Wenn blosse Skepsis und Kritik an den wirtschaftlichen Interessen der Pharma dazu führten, einen anderen Neuro-Wirkungsweg kategorisch zu verteufeln, wären wir schnell auf ähnlicher Stufe wie gewisse Baclofen-Gegner. Oder auch da, wo andere Alkoholiker-Foren sich festgehakt haben, die jedwede Nennung von Präparaten verbieten oder deren Mitglieder Baclofen kategorisch als Krücke ablehnen - der wahrhaft Nüchterne wird durch die "richtige" Einsicht und durch absolute Abstinenz alleine von allen Leiden geheilt und der Weg gelingt nur durch Verzicht auf alle psychoaktiven Substanzen. (Nikotin und Antidepressiva ausgenommen, vielleicht noch ein Anxiolytikum, wenn es denn unbedingt sein muss...)
Wenn nur die Trauben nicht so hoch hingen und der Weg nicht für die Mehrzahl zu beschwerlich wäre... Ziel muss doch sein, die Möglichkeit zu schaffen, wieder Lebensqualität zu erfahren, die verloren gegangen ist. Jeder Tag ohne Craving und ohne Alkohol, jeder Abend, an dem ein Totalabsturz gemindert werden kann, bringt die Erfahrung von Wirksamkeit für mich als Betroffene, bringt Entlastung und wirkt fort - unter der Bedingung, dass erneutes Trinken nicht als Versagen und Zurück auf Start gewertet wird.

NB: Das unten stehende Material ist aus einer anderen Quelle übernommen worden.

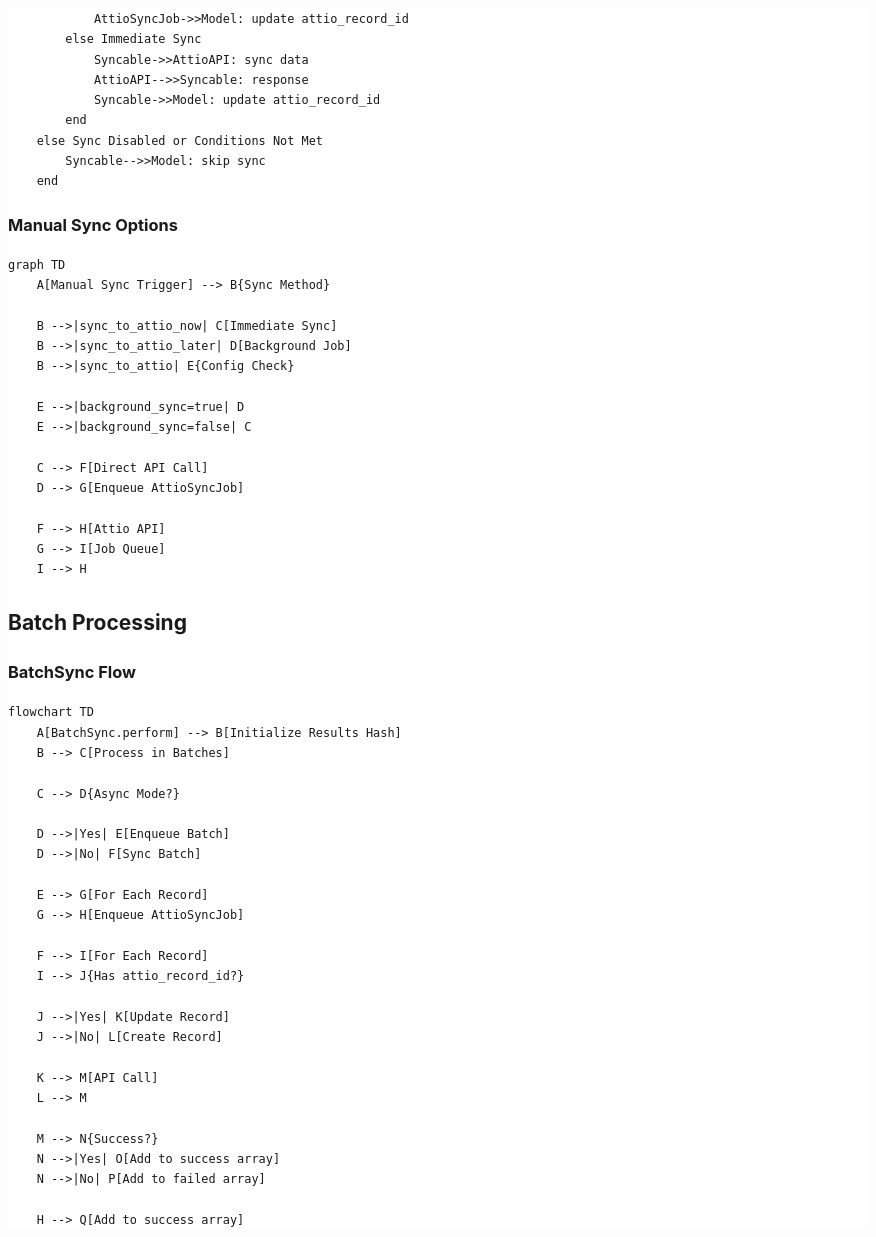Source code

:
 ```mermaid
            AttioSyncJob->>Model: update attio_record_id
        else Immediate Sync
            Syncable->>AttioAPI: sync data
            AttioAPI-->>Syncable: response
            Syncable->>Model: update attio_record_id
        end
    else Sync Disabled or Conditions Not Met
        Syncable-->>Model: skip sync
    end
```

### Manual Sync Options

```mermaid
graph TD
    A[Manual Sync Trigger] --> B{Sync Method}
    
    B -->|sync_to_attio_now| C[Immediate Sync]
    B -->|sync_to_attio_later| D[Background Job]
    B -->|sync_to_attio| E{Config Check}
    
    E -->|background_sync=true| D
    E -->|background_sync=false| C
    
    C --> F[Direct API Call]
    D --> G[Enqueue AttioSyncJob]
    
    F --> H[Attio API]
    G --> I[Job Queue]
    I --> H
```

## Batch Processing

### BatchSync Flow

```mermaid
flowchart TD
    A[BatchSync.perform] --> B[Initialize Results Hash]
    B --> C[Process in Batches]
    
    C --> D{Async Mode?}
    
    D -->|Yes| E[Enqueue Batch]
    D -->|No| F[Sync Batch]
    
    E --> G[For Each Record]
    G --> H[Enqueue AttioSyncJob]
    
    F --> I[For Each Record]
    I --> J{Has attio_record_id?}
    
    J -->|Yes| K[Update Record]
    J -->|No| L[Create Record]
    
    K --> M[API Call]
    L --> M
    
    M --> N{Success?}
    N -->|Yes| O[Add to success array]
    N -->|No| P[Add to failed array]
    
    H --> Q[Add to success array]
```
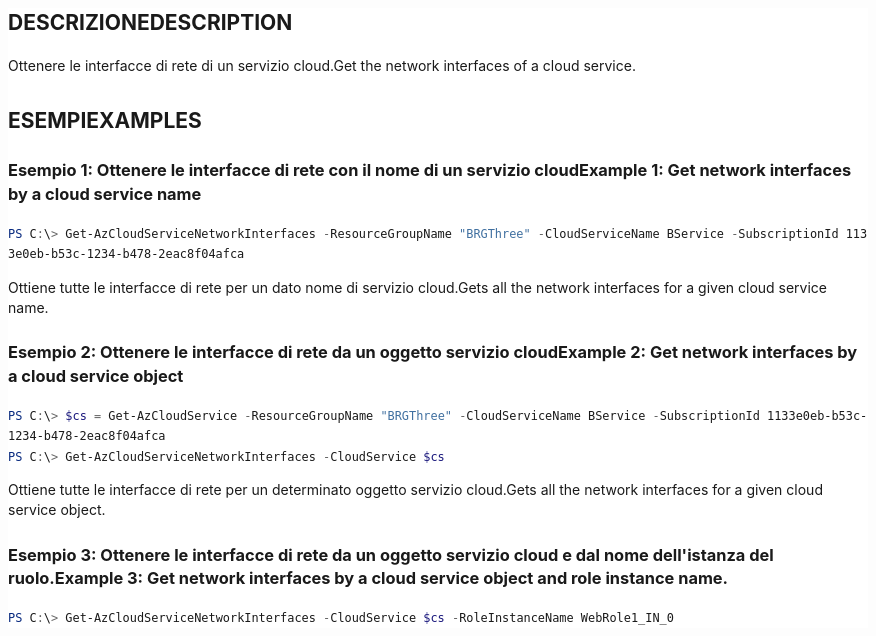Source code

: ## <span data-ttu-id="ecbc6-107">DESCRIZIONE</span><span class="sxs-lookup"><span data-stu-id="ecbc6-107">DESCRIPTION</span></span>
<span data-ttu-id="ecbc6-108">Ottenere le interfacce di rete di un servizio cloud.</span><span class="sxs-lookup"><span data-stu-id="ecbc6-108">Get the network interfaces of a cloud service.</span></span>

## <span data-ttu-id="ecbc6-109">ESEMPI</span><span class="sxs-lookup"><span data-stu-id="ecbc6-109">EXAMPLES</span></span>

### <span data-ttu-id="ecbc6-110">Esempio 1: Ottenere le interfacce di rete con il nome di un servizio cloud</span><span class="sxs-lookup"><span data-stu-id="ecbc6-110">Example 1: Get network interfaces by a cloud service name</span></span>
```powershell
PS C:\> Get-AzCloudServiceNetworkInterfaces -ResourceGroupName "BRGThree" -CloudServiceName BService -SubscriptionId 1133e0eb-b53c-1234-b478-2eac8f04afca

```

<span data-ttu-id="ecbc6-111">Ottiene tutte le interfacce di rete per un dato nome di servizio cloud.</span><span class="sxs-lookup"><span data-stu-id="ecbc6-111">Gets all the network interfaces for a given cloud service name.</span></span>

### <span data-ttu-id="ecbc6-112">Esempio 2: Ottenere le interfacce di rete da un oggetto servizio cloud</span><span class="sxs-lookup"><span data-stu-id="ecbc6-112">Example 2: Get network interfaces by a cloud service object</span></span>
```powershell
PS C:\> $cs = Get-AzCloudService -ResourceGroupName "BRGThree" -CloudServiceName BService -SubscriptionId 1133e0eb-b53c-1234-b478-2eac8f04afca
PS C:\> Get-AzCloudServiceNetworkInterfaces -CloudService $cs

```

<span data-ttu-id="ecbc6-113">Ottiene tutte le interfacce di rete per un determinato oggetto servizio cloud.</span><span class="sxs-lookup"><span data-stu-id="ecbc6-113">Gets all the network interfaces for a given cloud service object.</span></span>

### <span data-ttu-id="ecbc6-114">Esempio 3: Ottenere le interfacce di rete da un oggetto servizio cloud e dal nome dell'istanza del ruolo.</span><span class="sxs-lookup"><span data-stu-id="ecbc6-114">Example 3: Get network interfaces by a cloud service object and role instance name.</span></span>
```powershell
PS C:\> Get-AzCloudServiceNetworkInterfaces -CloudService $cs -RoleInstanceName WebRole1_IN_0

```

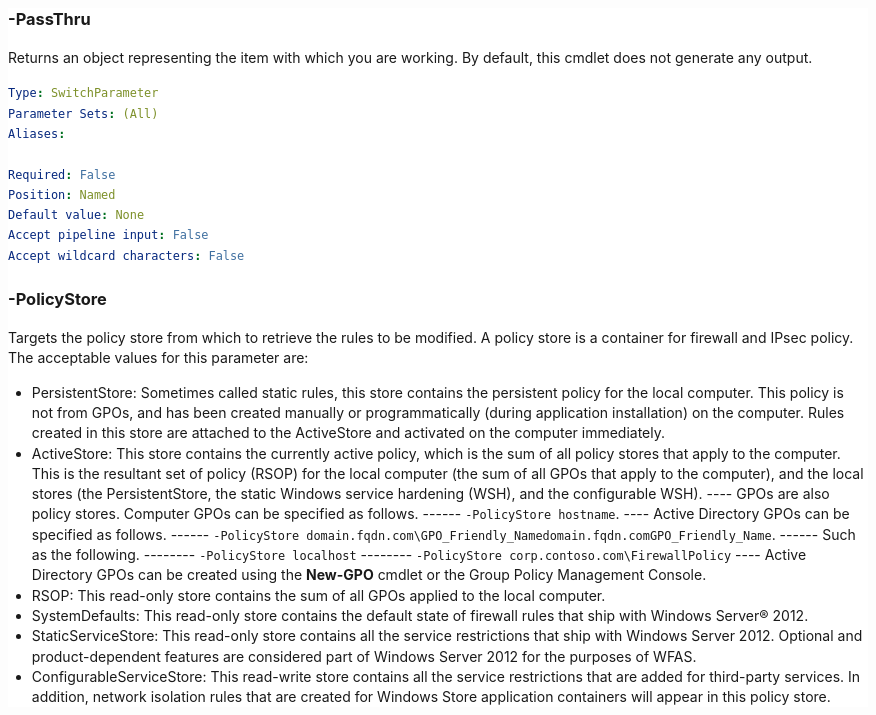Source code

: ### -PassThru
Returns an object representing the item with which you are working.
By default, this cmdlet does not generate any output.

```yaml
Type: SwitchParameter
Parameter Sets: (All)
Aliases: 

Required: False
Position: Named
Default value: None
Accept pipeline input: False
Accept wildcard characters: False
```

### -PolicyStore
Targets the policy store from which to retrieve the rules to be modified. 
A policy store is a container for firewall and IPsec policy. 
The acceptable values for this parameter are:

- PersistentStore: Sometimes called static rules, this store contains the persistent policy for the local computer.
This policy is not from GPOs, and has been created manually or programmatically (during application installation) on the computer.
Rules created in this store are attached to the ActiveStore and activated on the computer immediately. 
- ActiveStore: This store contains the currently active policy, which is the sum of all policy stores that apply to the computer.
This is the resultant set of policy (RSOP) for the local computer (the sum of all GPOs that apply to the computer), and the local stores (the PersistentStore, the static Windows service hardening (WSH), and the configurable WSH). 
---- GPOs are also policy stores.
Computer GPOs can be specified as follows. 
------ `-PolicyStore hostname`. 
---- Active Directory GPOs can be specified as follows. 
------ `-PolicyStore domain.fqdn.com\GPO_Friendly_Namedomain.fqdn.comGPO_Friendly_Name`. 
------ Such as the following. 
-------- `-PolicyStore localhost`
-------- `-PolicyStore corp.contoso.com\FirewallPolicy`
---- Active Directory GPOs can be created using the **New-GPO** cmdlet or the Group Policy Management Console. 
- RSOP: This read-only store contains the sum of all GPOs applied to the local computer. 
- SystemDefaults: This read-only store contains the default state of firewall rules that ship with Windows Server® 2012. 
- StaticServiceStore: This read-only store contains all the service restrictions that ship with Windows Server 2012.
Optional and product-dependent features are considered part of Windows Server 2012 for the purposes of WFAS. 
- ConfigurableServiceStore: This read-write store contains all the service restrictions that are added for third-party services.
In addition, network isolation rules that are created for Windows Store application containers will appear in this policy store. 
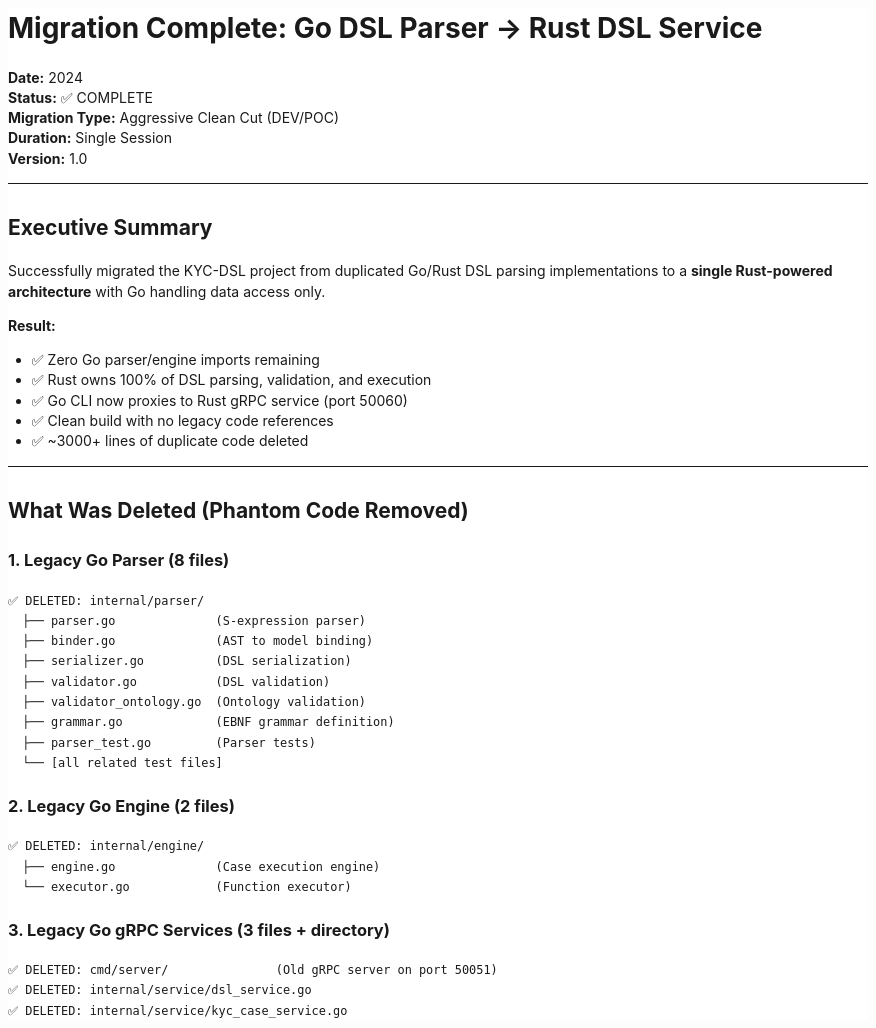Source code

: # Migration Complete: Go DSL Parser → Rust DSL Service

**Date:** 2024  
**Status:** ✅ COMPLETE  
**Migration Type:** Aggressive Clean Cut (DEV/POC)  
**Duration:** Single Session  
**Version:** 1.0

---

## Executive Summary

Successfully migrated the KYC-DSL project from duplicated Go/Rust DSL parsing implementations to a **single Rust-powered architecture** with Go handling data access only.

**Result:** 
- ✅ Zero Go parser/engine imports remaining
- ✅ Rust owns 100% of DSL parsing, validation, and execution
- ✅ Go CLI now proxies to Rust gRPC service (port 50060)
- ✅ Clean build with no legacy code references
- ✅ ~3000+ lines of duplicate code deleted

---

## What Was Deleted (Phantom Code Removed)

### 1. Legacy Go Parser (8 files)
```
✅ DELETED: internal/parser/
  ├── parser.go              (S-expression parser)
  ├── binder.go              (AST to model binding)
  ├── serializer.go          (DSL serialization)
  ├── validator.go           (DSL validation)
  ├── validator_ontology.go  (Ontology validation)
  ├── grammar.go             (EBNF grammar definition)
  ├── parser_test.go         (Parser tests)
  └── [all related test files]
```

### 2. Legacy Go Engine (2 files)
```
✅ DELETED: internal/engine/
  ├── engine.go              (Case execution engine)
  └── executor.go            (Function executor)
```

### 3. Legacy Go gRPC Services (3 files + directory)
```
✅ DELETED: cmd/server/               (Old gRPC server on port 50051)
✅ DELETED: internal/service/dsl_service.go
✅ DELETED: internal/service/kyc_case_service.go
```
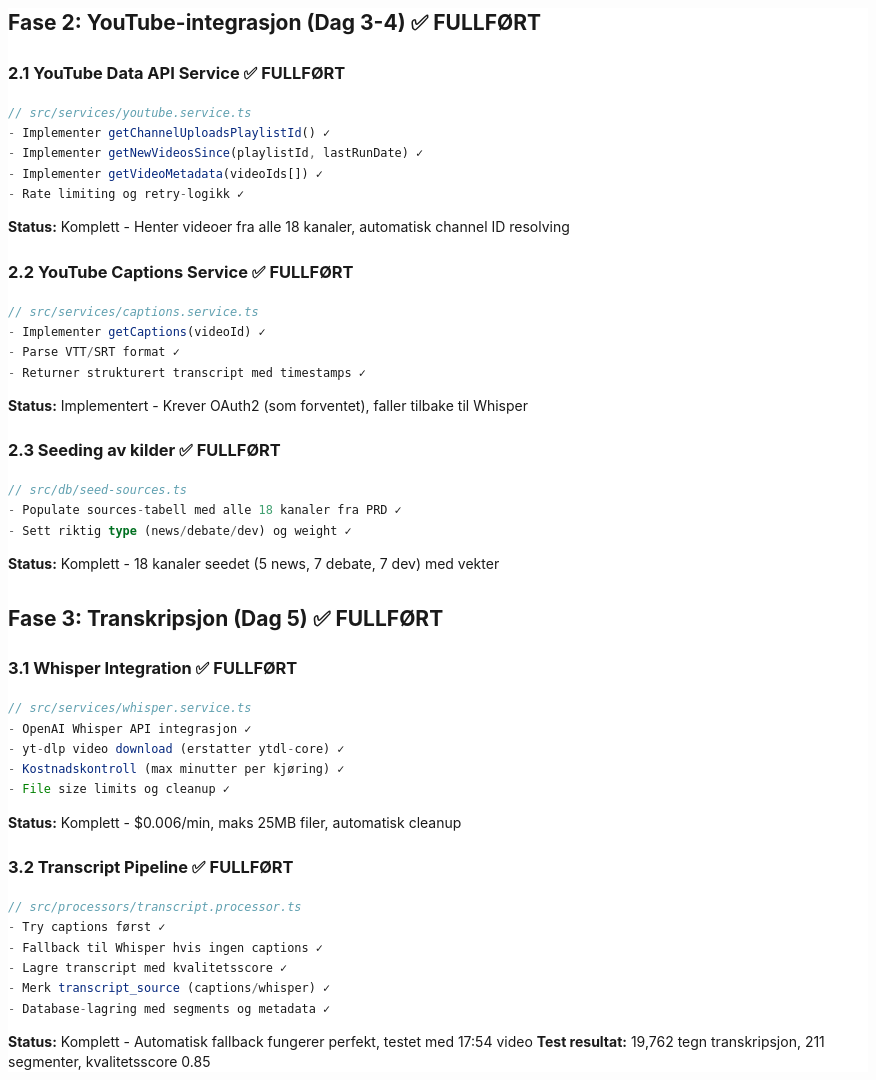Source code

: ## Fase 2: YouTube-integrasjon (Dag 3-4) ✅ FULLFØRT

### 2.1 YouTube Data API Service ✅ FULLFØRT
```typescript
// src/services/youtube.service.ts
- Implementer getChannelUploadsPlaylistId() ✓
- Implementer getNewVideosSince(playlistId, lastRunDate) ✓
- Implementer getVideoMetadata(videoIds[]) ✓
- Rate limiting og retry-logikk ✓
```
**Status:** Komplett - Henter videoer fra alle 18 kanaler, automatisk channel ID resolving

### 2.2 YouTube Captions Service ✅ FULLFØRT
```typescript
// src/services/captions.service.ts
- Implementer getCaptions(videoId) ✓
- Parse VTT/SRT format ✓
- Returner strukturert transcript med timestamps ✓
```
**Status:** Implementert - Krever OAuth2 (som forventet), faller tilbake til Whisper

### 2.3 Seeding av kilder ✅ FULLFØRT
```typescript
// src/db/seed-sources.ts
- Populate sources-tabell med alle 18 kanaler fra PRD ✓
- Sett riktig type (news/debate/dev) og weight ✓
```
**Status:** Komplett - 18 kanaler seedet (5 news, 7 debate, 7 dev) med vekter

## Fase 3: Transkripsjon (Dag 5) ✅ FULLFØRT

### 3.1 Whisper Integration ✅ FULLFØRT
```typescript
// src/services/whisper.service.ts
- OpenAI Whisper API integrasjon ✓
- yt-dlp video download (erstatter ytdl-core) ✓
- Kostnadskontroll (max minutter per kjøring) ✓
- File size limits og cleanup ✓
```
**Status:** Komplett - $0.006/min, maks 25MB filer, automatisk cleanup

### 3.2 Transcript Pipeline ✅ FULLFØRT
```typescript
// src/processors/transcript.processor.ts
- Try captions først ✓
- Fallback til Whisper hvis ingen captions ✓
- Lagre transcript med kvalitetsscore ✓
- Merk transcript_source (captions/whisper) ✓
- Database-lagring med segments og metadata ✓
```
**Status:** Komplett - Automatisk fallback fungerer perfekt, testet med 17:54 video
**Test resultat:** 19,762 tegn transkripsjon, 211 segmenter, kvalitetsscore 0.85
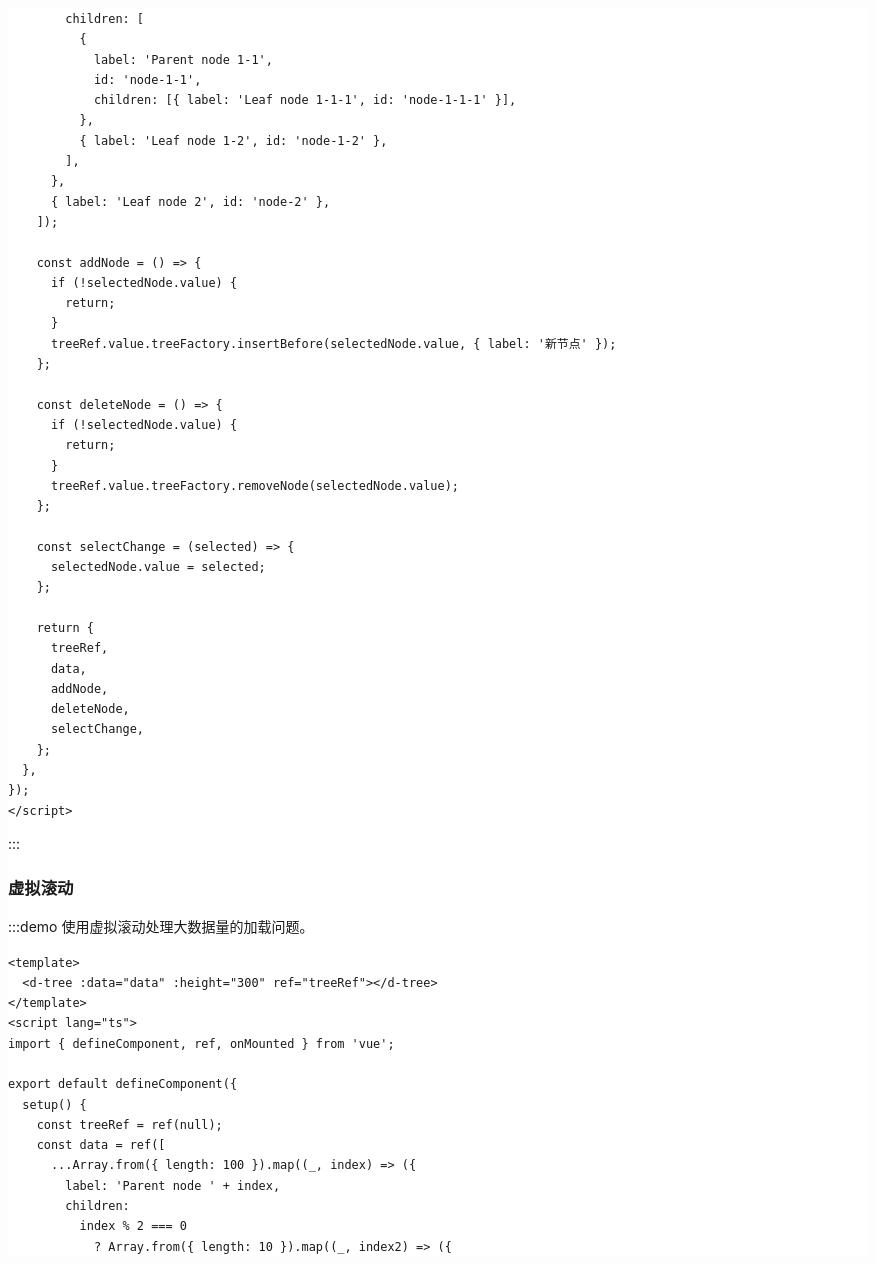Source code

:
 ```vue
        children: [
          {
            label: 'Parent node 1-1',
            id: 'node-1-1',
            children: [{ label: 'Leaf node 1-1-1', id: 'node-1-1-1' }],
          },
          { label: 'Leaf node 1-2', id: 'node-1-2' },
        ],
      },
      { label: 'Leaf node 2', id: 'node-2' },
    ]);

    const addNode = () => {
      if (!selectedNode.value) {
        return;
      }
      treeRef.value.treeFactory.insertBefore(selectedNode.value, { label: '新节点' });
    };

    const deleteNode = () => {
      if (!selectedNode.value) {
        return;
      }
      treeRef.value.treeFactory.removeNode(selectedNode.value);
    };

    const selectChange = (selected) => {
      selectedNode.value = selected;
    };

    return {
      treeRef,
      data,
      addNode,
      deleteNode,
      selectChange,
    };
  },
});
</script>
```

:::

### 虚拟滚动

:::demo 使用虚拟滚动处理大数据量的加载问题。

```vue
<template>
  <d-tree :data="data" :height="300" ref="treeRef"></d-tree>
</template>
<script lang="ts">
import { defineComponent, ref, onMounted } from 'vue';

export default defineComponent({
  setup() {
    const treeRef = ref(null);
    const data = ref([
      ...Array.from({ length: 100 }).map((_, index) => ({
        label: 'Parent node ' + index,
        children:
          index % 2 === 0
            ? Array.from({ length: 10 }).map((_, index2) => ({
```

Medikamente, die am Craving ansetzen, ohne selbst ein Suchtpotenzial zu haben, sind aus meiner Sicht zu begrüssen und zu prüfen, weil sie dafür beste Voraussetzungen schaffen. Mögen die Studien zu Selincro auch zu Skepsis Anlass geben - über längere Zeit geprüft, wird sich zeigen, wie es ausserhalb der Studiensituation wirkt. Denn ob ich es als Proband an einer Studie einnehme oder es mir von einem ausgewiesenen Fachmann nach der Zulassung verschrieben wird, verändert den Kontext und damit meine Erwartung ganz wesentlich. Das wird bei Baclofen nach Abschluss der laufenden Studien nicht anders sein.
lg
Lisa
NB Wer aufgrund der bereits eingetretenen körperlichen Abhängigkeit nicht zur Zielgruppe gehört, findet vielleicht einen Arzt, der es off-label verschreibt?